Starting at the line containing "focal_35mm: 72" and ending at the line containing "focal_mm: 48", print every line of the material below exactly, both ends included, and stop there.

________________

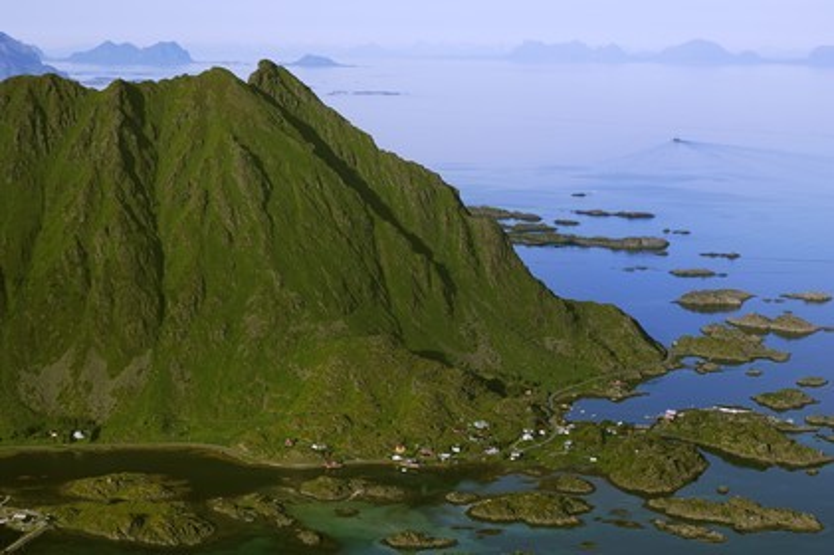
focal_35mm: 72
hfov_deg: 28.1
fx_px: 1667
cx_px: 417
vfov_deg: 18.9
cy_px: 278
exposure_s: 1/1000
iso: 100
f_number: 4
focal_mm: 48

________________

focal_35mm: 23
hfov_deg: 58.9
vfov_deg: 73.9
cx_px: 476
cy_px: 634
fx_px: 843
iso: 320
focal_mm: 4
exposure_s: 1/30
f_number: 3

________________

*SOLUTION TO THE PROBLEM*:
focal_35mm: 72
hfov_deg: 28.1
fx_px: 1667
cx_px: 417
vfov_deg: 18.9
cy_px: 278
exposure_s: 1/1000
iso: 100
f_number: 4
focal_mm: 48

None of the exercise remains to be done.